In re Otha Isaac Special Note: two related, successive opinions regarding Chapter 13 plan confirmation The holder of mortgages on three separate parcels of property owned by the debtor objected to confirmation of her chapter 13 plan because it incorrectly listed the amount of the arrears, failed to provide for the payment of property taxes and insurance premiums, failed to correctly list the monthly mortgage payments coming due during the term of the plan, and failed to make provisions for a balloon payment. Aside from the debtor’s willingness to correct discrepancies in the plan, the debtor argued that her plan was feasible because the balloon payment would be satisfied when due by either refinancing the mortgage or selling the property. The plan would also provide that the automatic stay would automatically be modified if the balloon payment was not made according to these terms. The court found the debtor’s plan to be unfeasible under 11 U.S.C. § 1325(a)(6) because its success hinged upon the occurrence of a speculative and contingent event in the distant future.

03 B 13825, 04 A 01861

In re Dianne Logan Creditor brought an adversary proceeding against this chapter 7 debtor requesting that the debt the debtor incurred borrowing money from it to purchase a car be excepted from her discharge under 11 U.S.C. §§ 523(a)(2), (a)(4) & (a)(6).
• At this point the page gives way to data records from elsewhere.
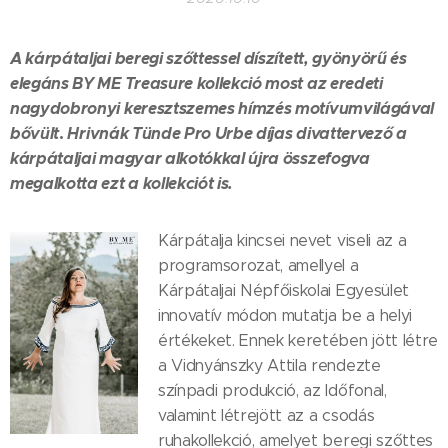
A kárpátaljai beregi szőttessel díszített, gyönyörű és
elegáns BY ME Treasure kollekció most az eredeti
nagydobronyi keresztszemes hímzés motívumvilágával
bővült
.
Hrivnák Tünde Pro Urbe díjas divattervező a
kárpátaljai magyar alkotókkal újra összefogva
megalkotta ezt a kollekciót is.
Kárpátalja kincsei nevet viseli az a
programsorozat, amellyel a
Kárpátaljai Népfőiskolai Egyesület
innovatív módon mutatja be a helyi
értékeket. Ennek keretében jött létre
a Vidnyánszky Attila rendezte
színpadi produkció, az Időfonal,
valamint létrejött az a csodás
ruhakollekció, amelyet beregi szőttes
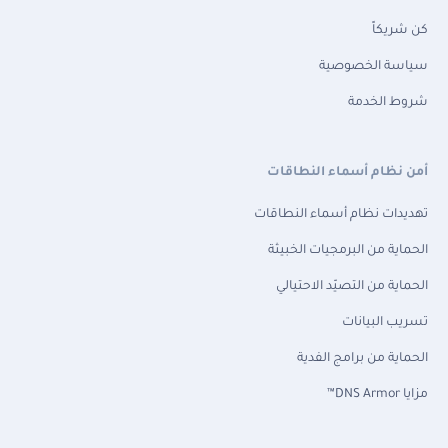
كن شريكاً
سياسة الخصوصية
شروط الخدمة
أمن نظام أسماء النطاقات
تهديدات نظام أسماء النطاقات
الحماية من البرمجيات الخبيثة
الحماية من التصيّد الاحتيالي
تسريب البيانات
الحماية من برامج الفدية
مزايا DNS Armor™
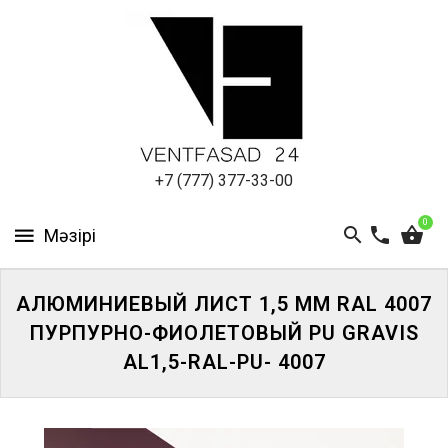
АЛЮМИНИЕВЫЙ
ЛИСТ
ПОДСИСТЕМА
REVENTAL
КРОВЕЛЬНЫЙ
+7 (777) 377-33-00
АЛЮМИНИЙ
0
HPL-
ПАНЕЛИ
АЛЮМИНИЕВЫЙ ЛИСТ 1,5 ММ RAL 4007
ПРОЕКТИРОВАНИЕ
ПУРПУРНО-ФИОЛЕТОВЫЙ PU GRAVIS
AL1,5-RAL-PU- 4007
ЖҮЙЕГЕ
КІРІҢІЗ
The seller of the car never registered the car’s title showing that it was transferred from the prior owner to himself and then to the debtor. Neither was the seller able to produce the title during the trial. Debtor testified that an unidentified person or company towed the car to an unidentified location after she abandoned it on the side of a road near her home because of mechanical problems. The court’s ruling in favor of the Creditor was based, in part, on the gaping holes, inconsistencies, and implausible nature of the debtor’s evidence and theory of what happened to the car.

04 B 06663, 04 A 02415

Chapter 13 debtor sought to invalidate a mortgage on her residential real estate because she did not know or understand that she was entering into a mortgage transaction due to a medical condition. Court found against the debtor due to a lack of medical evidence relating to the debtor’s medical condition at the time the mortgage was created.

04 B 02682, 04 A 02054

The debtor’s former spouse initiated an adversary proceeding against the debtor to determine whether the debtor’s obligation under a marital settlement agreement to hold him harmless on certain joint liabilities was excepted from discharge under 11 U.S.C. §§ 523(a)(5) and (a)(15). On a motion for summary judgment, the court found that the debt owed by the debtor to her former spouse was nondischargeable under § 523(a)(5).